Honoring our ancestors

Goliath J. Davis, III, Ph.D.

By Goliath J. Davis, III, Ph.D., Contributor

ST. PETERSBURG — We are in a season where more than ever, we should honor our ancestors by resisting all attempts to dissuade us from exercising a right they all fought for, and many died to make it a reality. I am speaking about voting in the upcoming local election and the national election in November. Duty calls — will you answer?

We face a national administration that is doing everything possible to win another term of office and, in doing so, takes their current unjust, racist policies and practices and puts them on steroids. Failure to effectively address the COVID-19 pandemic and the assault on the postal service as a means of disrupting voting by mail, are conscious attempts to suppress the African-American vote.

The Voting Rights Act resulted from a long, tedious bloody battle, and the struggle continues. Individuals, including young school-aged children, were beaten, jailed, and killed to secure what we all should value as a sacred right given the sacrifices made to acquire it for people of color.

The current White House administration informs our upcoming local elections in significant ways. The nation elected an individual to the office of president who promised only he could make America great again and has sought to do so with racist, divisive language and policies.

We should learn from this to pay very careful attention to the language and promises made by candidates seeking the various county and state offices.  Fortunately, some have track records based on prior service.
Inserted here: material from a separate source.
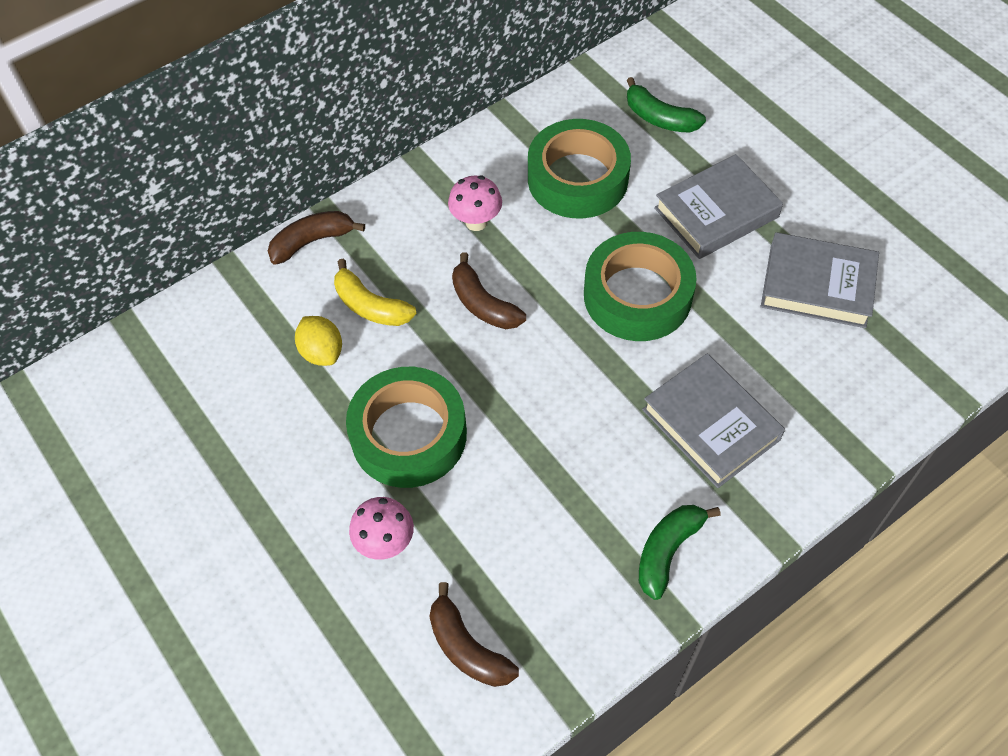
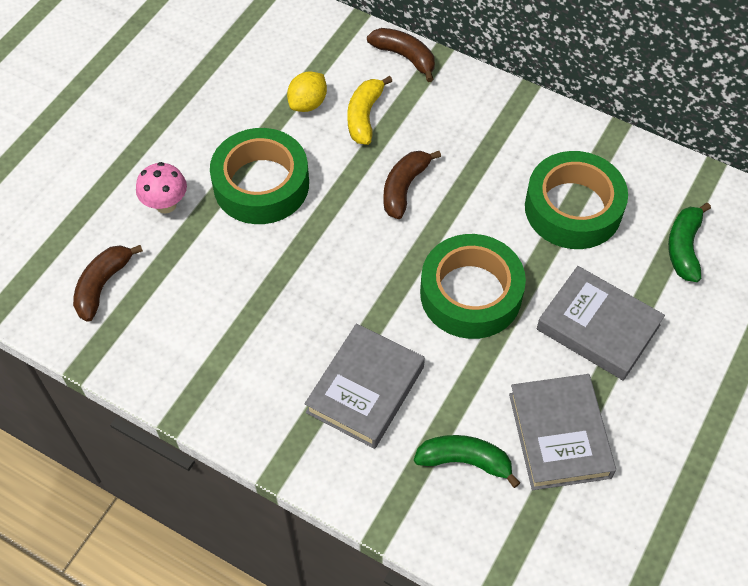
camera: 65 degrees right, 0 degrees up
(476, 222) = (484, 153): pink mushroom -> none
(667, 551) = (232, 393): green banana -> green banana (465, 461)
It will be unwise to believe a candidate will fight for us when prior history shows they have not.

I will not endorse any candidate for the various offices, school board, county commission, state legislature, or judge, but you should know they are not all similarly situated.  We must understand the old adage “all politics are local” and evaluate the candidates based on who has our best interests at heart and are more likely to advocate for those interests.

At the end of the day, I am pleading with everyone to Just Vote.
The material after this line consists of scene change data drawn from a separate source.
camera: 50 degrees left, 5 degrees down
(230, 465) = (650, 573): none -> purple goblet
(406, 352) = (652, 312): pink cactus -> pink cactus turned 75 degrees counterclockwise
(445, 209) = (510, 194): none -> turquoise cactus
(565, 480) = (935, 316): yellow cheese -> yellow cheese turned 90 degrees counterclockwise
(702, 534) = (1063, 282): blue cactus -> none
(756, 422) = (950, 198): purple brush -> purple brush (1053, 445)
The Black Lives Matter revolution sweeping the country is a powerful reminder of how desperately we need elected representatives with the heart, courage, and commitment to fight to eliminate the income and achievement gaps, expose and eradicate hidden systemic racism and discrimination, ensure fair and equitable judicial dispositions, and advocate for the people rather than their own self-interests.

In keeping with the legacy of the late Congressman and civil rights activist John Lewis, we need to elect individuals with the courage to get into “good necessary trouble.”  No longer can we afford representatives who say all of the appropriate things to get elected and then spend the majority of their time in office avoiding “good necessary trouble” in order to get re-elected.
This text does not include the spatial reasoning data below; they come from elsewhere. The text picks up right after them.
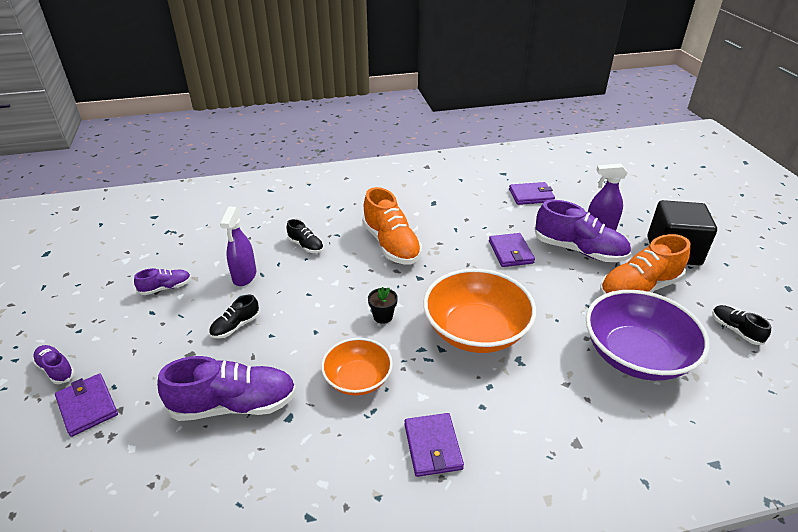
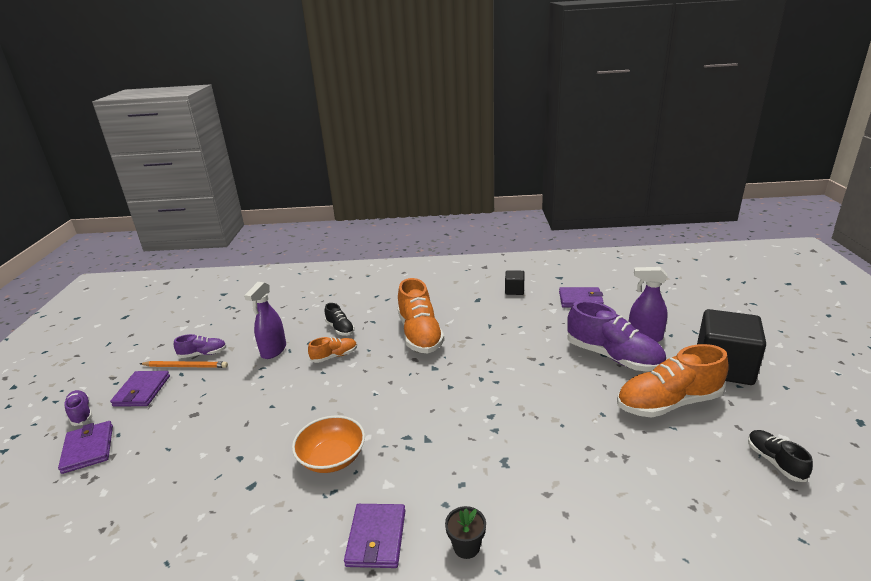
camera: 15 degrees right, 10 degrees down
(152, 303) = (185, 366): none -> orange pencil
(234, 405) = (208, 466): purple shoe -> none
(235, 326) = (244, 394): black shoe -> none
(313, 276) = (334, 356): none -> orange shoe
(383, 316) = (383, 401): black flower pot -> black flower pot (466, 546)
(465, 190) = (514, 290): none -> black cube
(476, 331) = (470, 425): orange bowl -> none
(510, 252) = (537, 352): purple wallet -> purple wallet (142, 391)
(636, 355) = (640, 474): purple bowl -> none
When evaluating candidates for the upcoming local election, attention should be paid to whether or not candidates for all offices understand the nexus between Requests for Proposals to develop the Gas Plant area and black economic development, African American inclusion, schools, justice, black community development and other quality of life issues impacting African-American communities.

At the national level, we cannot survive four more years of the current White House administration. This is an all-hands-on-deck moment. If among other horrific acts, one has the audacity to place brown children in cages, call our native land a “sh_t hole country” and refer to white nationalists as “some good people” during his first term in office, imagine what he may do in a second and final term.  We must ensure he is not re-elected.

Four African-American females are on the shortlist for vice president.  One must not stay home or fail to file an absentee or mail-in ballot because one’s choice for VP is not selected.

The stakes are too high for us to not engage because of a singular issue.   It will take years if not decades to correct the harm inflicted nationally and around the world by the individual who has no regard for the rule of law and for whom the only accountability is the ballot box.

The White House is miss-managing the COVID-19 pandemic in part out of incompetence and, in part, as a weapon of death and fear to be utilized in conjunction with voter poll closings, mail slowdowns, and other voter suppression strategies to discourage us and deter our participation in the electoral process.

They must not win. And they will not win if we answer the call and vote. In the words of the late John Lewis, “we must not let the power of the vote be neutralized.”